TEXTE SOURCE:
'''

# FR: quand nous aurons assez d'argent



## j1422

Pour mes devoirs je dois conjuger une verbe dans une phrase. Il y a 30 phrases et la plupart des phrases avaient un sens mais je pense qu'il y a une phrase que n'a pas de sens.

La phrase est "Nous ______ (retourner) à Crête quand nous aurons assez d'argent."

Comment conjugerait-on "retourner" en cette phrase? Il me semble que "aurons" doit être "avons" afin que la phrase a un sens.

En anglais je penserais que la phrase signifierait "We (return/are going to return) to Crete when we are going to have enough money." Si on ne peut pas traduit tellement littéralement je l'accepterais.

Est-ce que c'est possible de conjuger "retourner" dans cette phrase?

Merci


----------



## no_cre0

In the future simple "nous retournerons". The use of the future in the predicate clause is required because of the use of the future in the first proposition.

'''

DONNÉES FOURNIES:
'''

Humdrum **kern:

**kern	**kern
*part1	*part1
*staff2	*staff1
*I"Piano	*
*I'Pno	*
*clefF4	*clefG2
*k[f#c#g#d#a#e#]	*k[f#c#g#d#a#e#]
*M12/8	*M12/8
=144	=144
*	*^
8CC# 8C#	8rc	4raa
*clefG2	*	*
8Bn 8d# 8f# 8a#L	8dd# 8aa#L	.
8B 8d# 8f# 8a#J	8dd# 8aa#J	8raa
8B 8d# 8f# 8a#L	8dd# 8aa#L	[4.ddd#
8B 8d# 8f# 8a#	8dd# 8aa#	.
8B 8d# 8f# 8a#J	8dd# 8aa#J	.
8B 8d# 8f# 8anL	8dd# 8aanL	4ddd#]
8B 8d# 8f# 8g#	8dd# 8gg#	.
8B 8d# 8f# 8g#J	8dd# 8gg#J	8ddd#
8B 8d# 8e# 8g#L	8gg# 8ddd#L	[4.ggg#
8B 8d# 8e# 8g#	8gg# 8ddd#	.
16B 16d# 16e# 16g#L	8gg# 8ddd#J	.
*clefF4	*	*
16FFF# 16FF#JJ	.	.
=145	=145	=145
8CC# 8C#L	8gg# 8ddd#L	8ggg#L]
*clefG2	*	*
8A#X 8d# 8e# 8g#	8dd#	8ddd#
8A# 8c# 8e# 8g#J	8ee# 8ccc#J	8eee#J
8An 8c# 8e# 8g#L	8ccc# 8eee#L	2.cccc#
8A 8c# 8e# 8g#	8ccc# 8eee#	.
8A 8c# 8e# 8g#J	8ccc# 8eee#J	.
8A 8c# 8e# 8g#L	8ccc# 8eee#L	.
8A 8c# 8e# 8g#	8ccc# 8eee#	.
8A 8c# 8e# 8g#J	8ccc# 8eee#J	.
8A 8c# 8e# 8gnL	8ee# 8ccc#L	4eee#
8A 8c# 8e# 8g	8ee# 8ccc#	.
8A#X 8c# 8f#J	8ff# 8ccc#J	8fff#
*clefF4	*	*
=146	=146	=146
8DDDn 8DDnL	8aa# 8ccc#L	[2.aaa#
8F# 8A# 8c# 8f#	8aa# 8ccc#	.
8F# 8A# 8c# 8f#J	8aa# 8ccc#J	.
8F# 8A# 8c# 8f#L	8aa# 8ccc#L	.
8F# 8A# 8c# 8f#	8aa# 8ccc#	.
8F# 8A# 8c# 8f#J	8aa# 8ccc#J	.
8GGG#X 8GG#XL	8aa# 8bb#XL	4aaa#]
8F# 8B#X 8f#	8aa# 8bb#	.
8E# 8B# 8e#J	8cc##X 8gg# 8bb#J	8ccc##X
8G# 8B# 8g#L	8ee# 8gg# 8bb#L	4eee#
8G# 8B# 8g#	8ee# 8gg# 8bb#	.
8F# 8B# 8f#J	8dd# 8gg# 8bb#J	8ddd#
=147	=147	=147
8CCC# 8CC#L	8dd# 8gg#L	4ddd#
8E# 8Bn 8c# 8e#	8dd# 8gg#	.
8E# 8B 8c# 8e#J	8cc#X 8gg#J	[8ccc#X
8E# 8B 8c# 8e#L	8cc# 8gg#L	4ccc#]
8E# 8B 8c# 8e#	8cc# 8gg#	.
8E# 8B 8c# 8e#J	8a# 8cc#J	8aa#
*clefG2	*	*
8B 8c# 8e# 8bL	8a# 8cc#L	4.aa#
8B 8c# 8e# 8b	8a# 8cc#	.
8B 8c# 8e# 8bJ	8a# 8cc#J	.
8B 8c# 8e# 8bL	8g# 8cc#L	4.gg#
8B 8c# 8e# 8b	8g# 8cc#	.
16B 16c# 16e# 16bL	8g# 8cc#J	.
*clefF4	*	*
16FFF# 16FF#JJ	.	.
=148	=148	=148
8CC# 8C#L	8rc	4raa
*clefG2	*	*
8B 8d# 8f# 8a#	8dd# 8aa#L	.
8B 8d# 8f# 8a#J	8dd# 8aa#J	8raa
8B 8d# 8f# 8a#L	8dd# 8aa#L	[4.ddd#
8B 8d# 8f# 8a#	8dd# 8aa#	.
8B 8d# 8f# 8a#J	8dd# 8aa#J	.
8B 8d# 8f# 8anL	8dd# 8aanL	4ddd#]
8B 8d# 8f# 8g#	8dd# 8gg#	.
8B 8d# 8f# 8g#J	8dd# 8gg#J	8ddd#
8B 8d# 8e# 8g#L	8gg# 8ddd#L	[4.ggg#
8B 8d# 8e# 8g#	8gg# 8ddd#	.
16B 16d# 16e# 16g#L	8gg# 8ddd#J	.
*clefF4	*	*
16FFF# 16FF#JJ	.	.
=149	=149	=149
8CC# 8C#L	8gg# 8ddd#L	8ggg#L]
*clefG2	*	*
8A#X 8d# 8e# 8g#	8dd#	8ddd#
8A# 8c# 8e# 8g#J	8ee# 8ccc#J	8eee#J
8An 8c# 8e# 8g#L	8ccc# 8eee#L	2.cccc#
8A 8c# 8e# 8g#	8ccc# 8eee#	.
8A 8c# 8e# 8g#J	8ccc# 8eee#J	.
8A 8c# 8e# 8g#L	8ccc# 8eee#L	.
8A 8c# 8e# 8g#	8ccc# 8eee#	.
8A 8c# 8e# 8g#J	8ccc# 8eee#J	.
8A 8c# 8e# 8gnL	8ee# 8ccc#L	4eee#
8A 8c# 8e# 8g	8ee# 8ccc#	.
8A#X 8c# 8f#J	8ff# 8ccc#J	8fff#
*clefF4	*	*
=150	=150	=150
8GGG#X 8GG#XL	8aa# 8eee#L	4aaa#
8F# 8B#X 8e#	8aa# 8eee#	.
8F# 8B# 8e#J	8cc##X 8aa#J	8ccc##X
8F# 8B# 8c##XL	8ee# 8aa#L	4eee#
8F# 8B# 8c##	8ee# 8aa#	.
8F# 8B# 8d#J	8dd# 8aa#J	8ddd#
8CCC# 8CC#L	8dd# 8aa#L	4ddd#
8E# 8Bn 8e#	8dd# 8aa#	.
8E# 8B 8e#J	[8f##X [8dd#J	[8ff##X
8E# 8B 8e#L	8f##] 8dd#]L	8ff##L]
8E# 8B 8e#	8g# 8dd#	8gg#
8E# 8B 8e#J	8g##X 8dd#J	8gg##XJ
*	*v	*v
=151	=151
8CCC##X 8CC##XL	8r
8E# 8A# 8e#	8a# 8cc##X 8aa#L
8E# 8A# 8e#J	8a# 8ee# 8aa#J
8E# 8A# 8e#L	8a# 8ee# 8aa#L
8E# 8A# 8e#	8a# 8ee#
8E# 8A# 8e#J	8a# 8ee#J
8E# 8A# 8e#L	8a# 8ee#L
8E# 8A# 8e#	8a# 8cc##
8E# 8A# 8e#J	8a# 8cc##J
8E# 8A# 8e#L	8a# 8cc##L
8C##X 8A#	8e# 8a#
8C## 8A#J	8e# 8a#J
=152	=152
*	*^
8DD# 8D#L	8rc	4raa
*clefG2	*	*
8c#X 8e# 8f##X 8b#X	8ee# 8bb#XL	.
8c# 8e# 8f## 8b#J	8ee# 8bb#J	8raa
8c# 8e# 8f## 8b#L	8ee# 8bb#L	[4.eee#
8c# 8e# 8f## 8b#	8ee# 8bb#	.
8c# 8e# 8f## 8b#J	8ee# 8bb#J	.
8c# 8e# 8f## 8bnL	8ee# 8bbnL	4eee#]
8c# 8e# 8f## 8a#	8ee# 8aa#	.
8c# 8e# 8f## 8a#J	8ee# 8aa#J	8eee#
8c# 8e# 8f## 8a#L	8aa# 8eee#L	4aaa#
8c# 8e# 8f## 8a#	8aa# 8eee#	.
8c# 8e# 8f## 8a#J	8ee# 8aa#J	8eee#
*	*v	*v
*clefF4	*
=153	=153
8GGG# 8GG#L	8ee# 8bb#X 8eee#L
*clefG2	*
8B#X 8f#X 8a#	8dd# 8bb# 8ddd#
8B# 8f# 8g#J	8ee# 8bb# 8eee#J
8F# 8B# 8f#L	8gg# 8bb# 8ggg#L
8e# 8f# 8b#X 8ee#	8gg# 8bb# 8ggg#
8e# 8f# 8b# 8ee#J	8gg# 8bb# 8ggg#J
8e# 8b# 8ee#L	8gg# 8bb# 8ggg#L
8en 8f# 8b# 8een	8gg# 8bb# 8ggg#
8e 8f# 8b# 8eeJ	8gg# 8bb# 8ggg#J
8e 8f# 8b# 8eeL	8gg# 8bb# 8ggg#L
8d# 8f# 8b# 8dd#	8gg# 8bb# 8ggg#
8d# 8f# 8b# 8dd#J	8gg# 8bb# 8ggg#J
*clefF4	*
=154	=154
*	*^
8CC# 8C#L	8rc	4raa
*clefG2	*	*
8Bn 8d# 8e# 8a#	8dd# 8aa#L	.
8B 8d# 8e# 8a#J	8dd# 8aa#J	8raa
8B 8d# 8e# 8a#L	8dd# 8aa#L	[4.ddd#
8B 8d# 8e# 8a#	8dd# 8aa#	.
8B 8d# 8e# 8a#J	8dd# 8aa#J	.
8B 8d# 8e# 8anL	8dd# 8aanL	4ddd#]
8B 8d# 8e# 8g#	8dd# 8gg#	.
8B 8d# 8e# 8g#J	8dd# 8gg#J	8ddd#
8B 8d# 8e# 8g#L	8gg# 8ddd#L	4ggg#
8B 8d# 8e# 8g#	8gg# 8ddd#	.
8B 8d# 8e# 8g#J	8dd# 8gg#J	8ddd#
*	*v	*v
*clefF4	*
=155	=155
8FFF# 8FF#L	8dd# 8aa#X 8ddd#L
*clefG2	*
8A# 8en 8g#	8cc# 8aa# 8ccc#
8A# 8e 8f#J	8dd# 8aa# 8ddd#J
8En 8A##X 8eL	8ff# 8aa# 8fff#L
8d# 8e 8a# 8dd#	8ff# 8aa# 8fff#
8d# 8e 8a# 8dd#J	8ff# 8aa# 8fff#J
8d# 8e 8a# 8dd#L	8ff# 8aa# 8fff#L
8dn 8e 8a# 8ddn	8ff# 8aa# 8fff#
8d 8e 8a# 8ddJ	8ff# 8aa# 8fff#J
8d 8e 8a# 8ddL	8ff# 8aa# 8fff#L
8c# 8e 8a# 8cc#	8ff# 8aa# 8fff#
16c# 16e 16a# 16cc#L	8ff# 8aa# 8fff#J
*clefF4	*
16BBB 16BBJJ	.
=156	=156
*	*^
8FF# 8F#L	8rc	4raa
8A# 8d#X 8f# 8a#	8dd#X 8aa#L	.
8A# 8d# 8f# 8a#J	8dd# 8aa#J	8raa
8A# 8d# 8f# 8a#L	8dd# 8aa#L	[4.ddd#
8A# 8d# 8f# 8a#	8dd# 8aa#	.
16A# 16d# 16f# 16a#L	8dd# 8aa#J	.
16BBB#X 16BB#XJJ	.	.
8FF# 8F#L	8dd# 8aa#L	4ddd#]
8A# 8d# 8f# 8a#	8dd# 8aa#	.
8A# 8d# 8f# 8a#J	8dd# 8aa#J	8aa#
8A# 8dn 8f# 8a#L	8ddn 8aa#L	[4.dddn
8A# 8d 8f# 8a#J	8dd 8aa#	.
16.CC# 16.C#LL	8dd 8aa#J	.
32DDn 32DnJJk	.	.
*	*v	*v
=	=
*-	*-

'''

CONSIGNE 1: Relevez tous les passages que le fil de discussion met entre guillemets, en ne citant qu'une fois ceux qui reviennent.
CONSIGNE 2: Modifiez, s'il vous plaît, le passage du fil de discussion qui s'ouvre sur les mots contenant "Pour mes devoirs" et se ferme sur "littéralement je l'accepterais.", en y remplaçant "Crête" par "Corse".
Les données proviennent d'une autre source que le texte.

RÉSULTAT DE L'EXERCICE 1:
- Nous ______ (retourner) à Crête quand nous aurons assez d'argent.
- retourner
- aurons
- avons
- We (return/are going to return) to Crete when we are going to have enough money.
- nous retournerons

RÉSULTAT DE L'EXERCICE 2:
Pour mes devoirs je dois conjuger une verbe dans une phrase. Il y a 30 phrases et la plupart des phrases avaient un sens mais je pense qu'il y a une phrase que n'a pas de sens.

La phrase est "Nous ______ (retourner) à Corse quand nous aurons assez d'argent."

Comment conjugerait-on "retourner" en cette phrase? Il me semble que "aurons" doit être "avons" afin que la phrase a un sens.

En anglais je penserais que la phrase signifierait "We (return/are going to return) to Crete when we are going to have enough money." Si on ne peut pas traduit tellement littéralement je l'accepterais.